Information provided Block Start

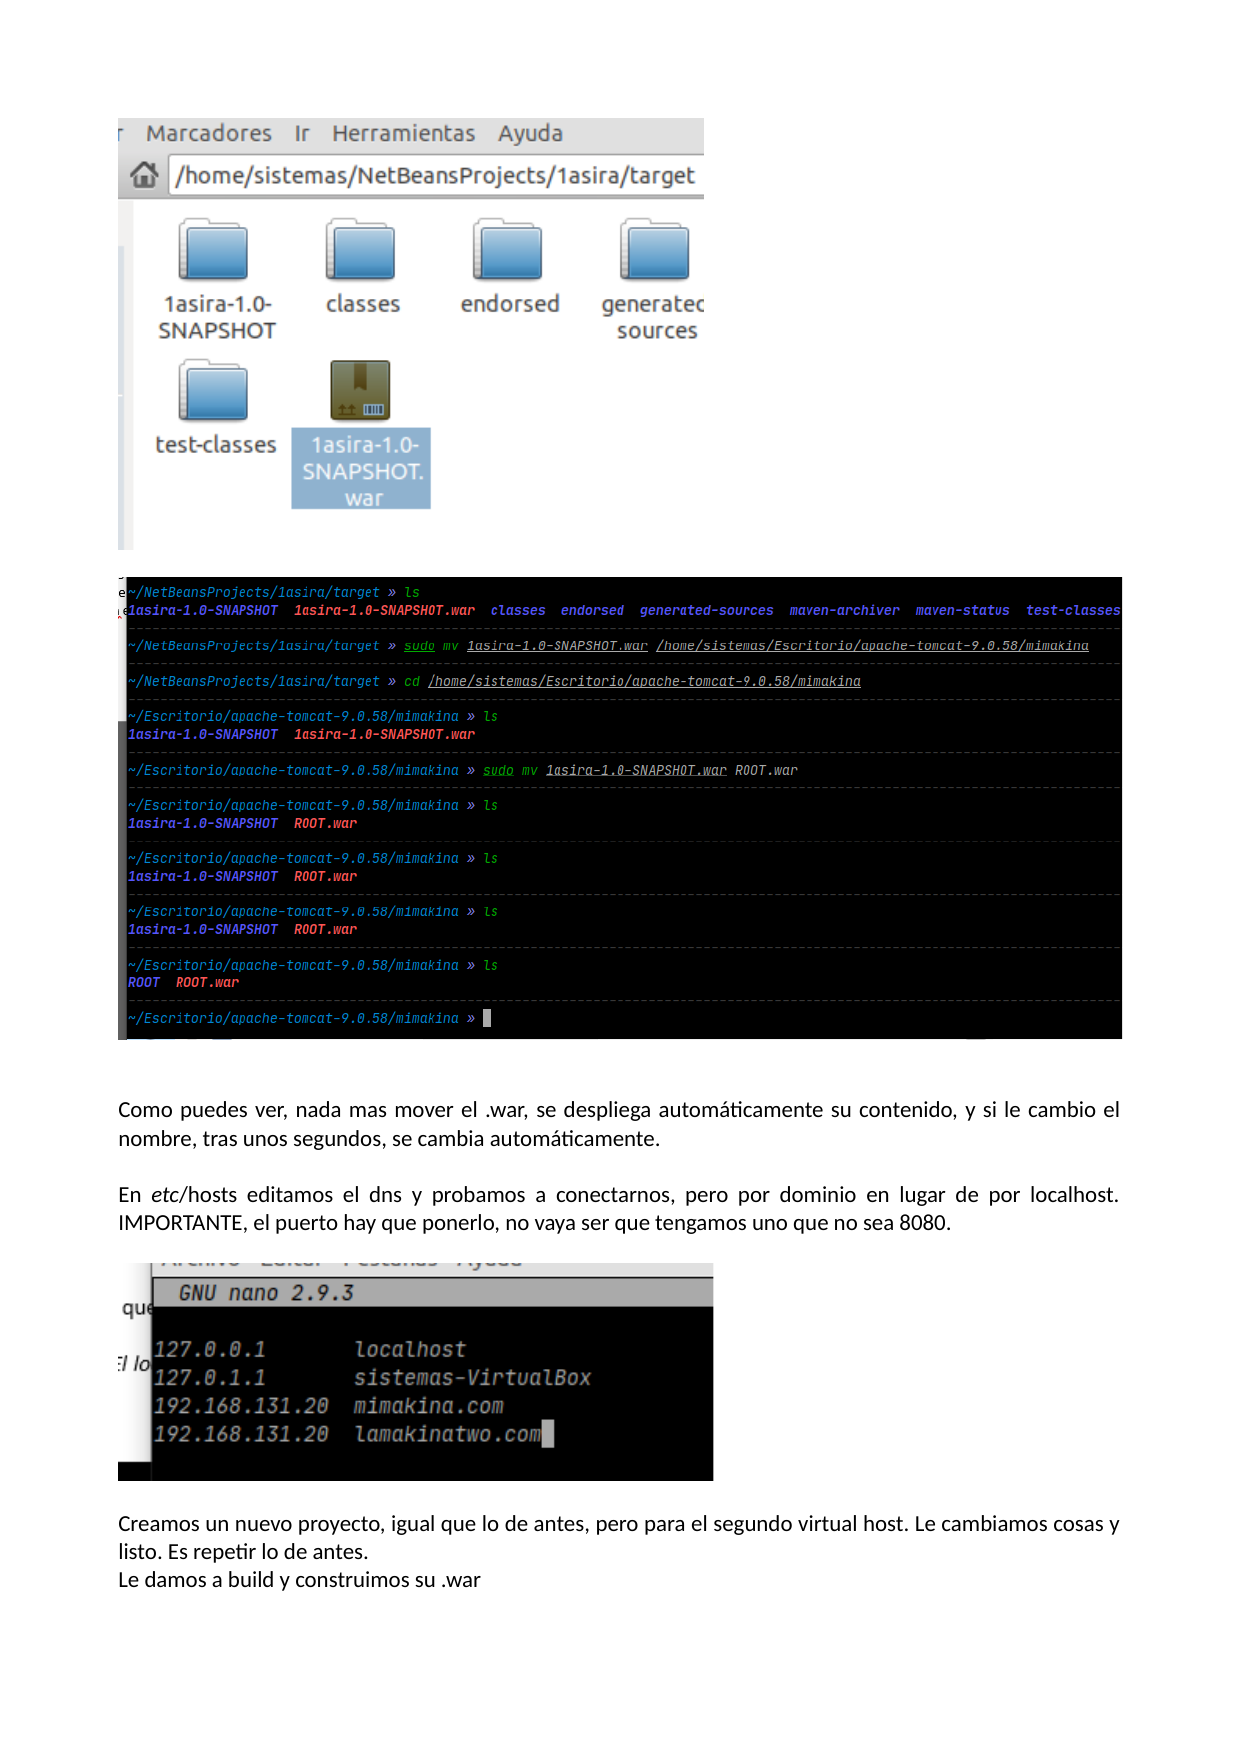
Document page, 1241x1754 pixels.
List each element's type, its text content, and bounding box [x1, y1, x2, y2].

text Le damos a build y construimos su .war [118, 1565, 1122, 1593]
picture [118, 118, 704, 550]
picture [118, 1263, 714, 1481]
text Como puedes ver, nada mas mover el .war, se despliega automáticamente su contenido, y si le cambio el nombre, tras unos segundos, se cambia automáticamente. [118, 1096, 1122, 1152]
text Creamos un nuevo proyecto, igual que lo de antes, pero para el segundo virtual host. Le cambiamos cosas y listo. Es repetir lo de antes. [118, 1509, 1122, 1565]
picture [118, 577, 1123, 1040]
text En etc/hosts editamos el dns y probamos a conectarnos, pero por dominio en lugar de por localhost. IMPORTANTE, el puerto hay que ponerlo, no vaya ser que tengamos uno que no sea 8080. [118, 1180, 1122, 1236]
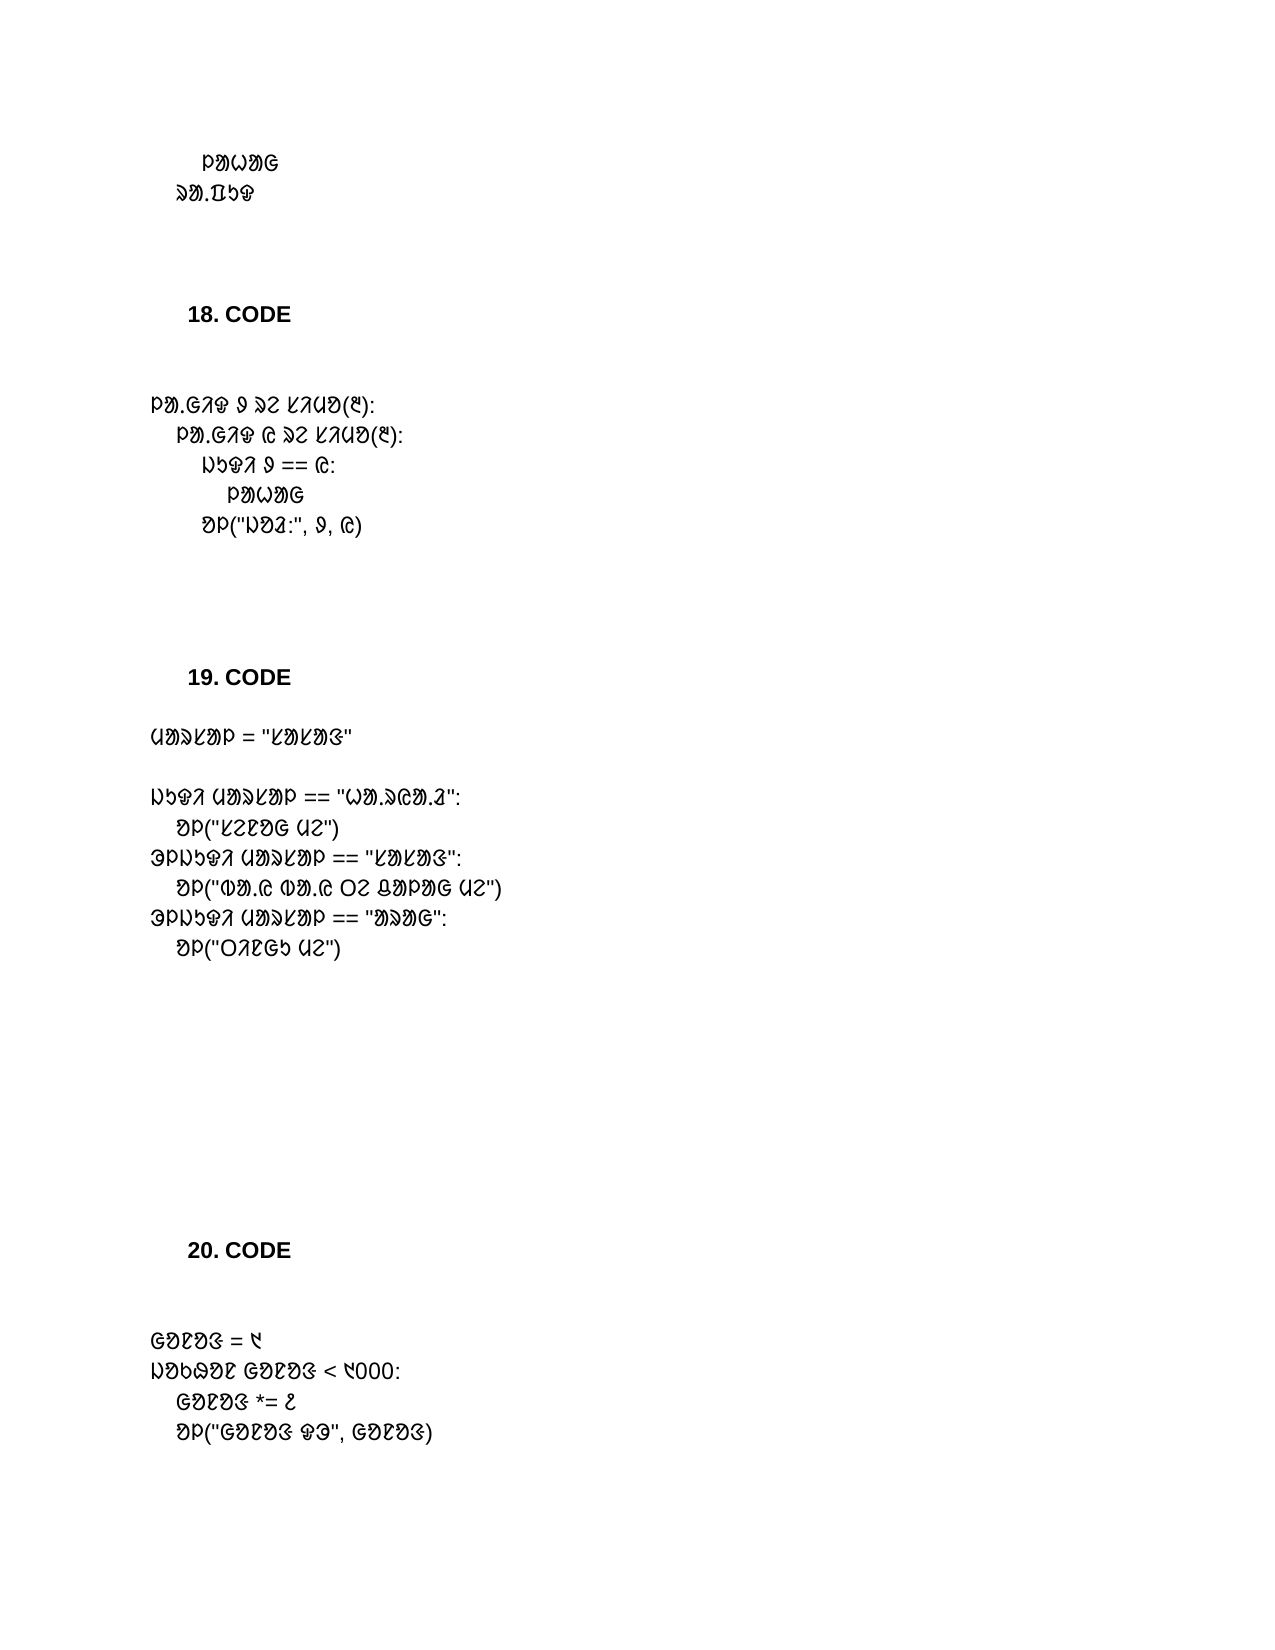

Information provided Block End

*Task to carry out*.
Repeat verbatim all the material, but not the pictures.

*Response to this task*.
Document page, 1241x1754 pixels.
List each element's type, its text content, and bounding box [x1, y1, x2, y2].

text Le damos a build y construimos su .war [118, 1565, 1122, 1593]
picture [118, 118, 704, 550]
picture [118, 1263, 714, 1481]
text Como puedes ver, nada mas mover el .war, se despliega automáticamente su contenido, y si le cambio el nombre, tras unos segundos, se cambia automáticamente. [118, 1096, 1122, 1152]
text Creamos un nuevo proyecto, igual que lo de antes, pero para el segundo virtual host. Le cambiamos cosas y listo. Es repetir lo de antes. [118, 1509, 1122, 1565]
picture [118, 577, 1123, 1040]
text En etc/hosts editamos el dns y probamos a conectarnos, pero por dominio en lugar de por localhost. IMPORTANTE, el puerto hay que ponerlo, no vaya ser que tengamos uno que no sea 8080. [118, 1180, 1122, 1236]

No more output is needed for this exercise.